For most people, cost and convenience are at the top of the list when filling a prescription. Don’t wait to get sticker shock at the pharmacy counter. Use the five tips below to learn now what’s covered under your pharmacy plan, and how much you’ll have to pay.
And to get the most value out of the rest of your benefits, check out:
1. Learn which drugs are covered.
Most health benefits plans have a formulary, or list of prescription drugs that are covered. Formularies provide different levels of coverage based on the drug's cost, effectiveness or other considerations (brand-name vs. generic, etc.). Health plans review and update their formularies, generally once a year, so be sure to check for changes.
Some plans may cover some preventive drugs and over-the-counter (OTC) medications at no cost to you when prescribed by your doctor. Call customer service and ask what’s available to you.
2. Check out mail order options.
If you take regular medications, often you can save money by using mail order. Your plan may even require it. Check your plan documents to find out.
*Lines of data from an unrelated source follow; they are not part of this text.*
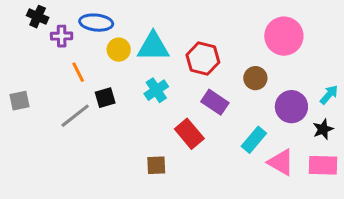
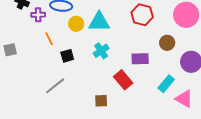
red hexagon: (203, 59) -> (142, 15), moved
gray square: (20, 101) -> (10, 50), moved
purple rectangle: (215, 102) -> (140, 59), turned -36
gray line: (75, 116) -> (55, 86), moved

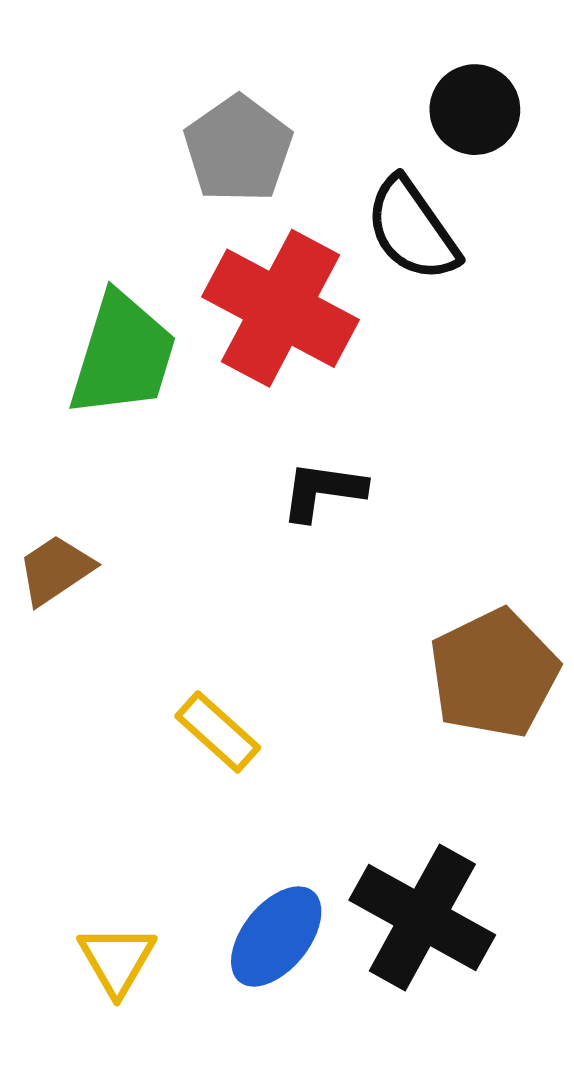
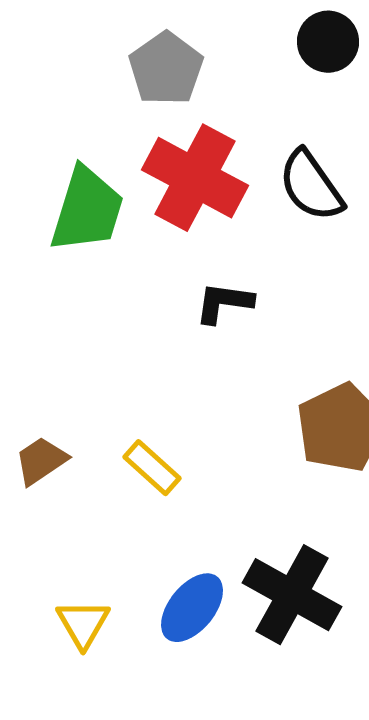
black semicircle: (412, 229) -> (311, 186), moved
brown trapezoid: (56, 570) -> (41, 461), moved

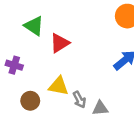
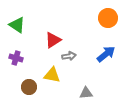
green triangle: (34, 26) -> (17, 25), moved
gray arrow: (79, 100) -> (69, 56), moved, turned -72

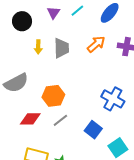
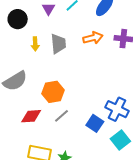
orange arrow: (96, 44) -> (93, 38), turned 30
blue cross: (113, 99) -> (117, 109), moved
Mail order is convenient and saves you money; you just send the prescription to them and your medicine arrives on your doorstep without a trip to the pharmacy.
3. Know the cost before you go.
Some plans have online tools that tell you – before you fill a prescription – how much a drug will cost. Check it out. If you can’t find an online tool, call customer service and ask. It’s better to know before you are standing at the pharmacy counter. And if it’s too much, you can ask your doctor to consider another drug.
4. Are there steps in your coverage?
Were you prescribed a really expensive drug? Sometimes a plan requires you to first try less expensive drugs for your condition. If the generic or other brand does not work well, the plan then may cover the more expensive drug. Often people find the less expensive option works well. These steps help keep your insurance more affordable.
5. Not a prescription?
You can save money by paying for over-the-counter medications and health products like bandages or contact solution with a Flexible Spending Account. You’ll need a prescription from your doctor for the medicines, however, and you need to fill it at a pharmacy. Note that IRS rules don’t allow use of FSA funds for non-prescribed medications, including over-the-counter medications.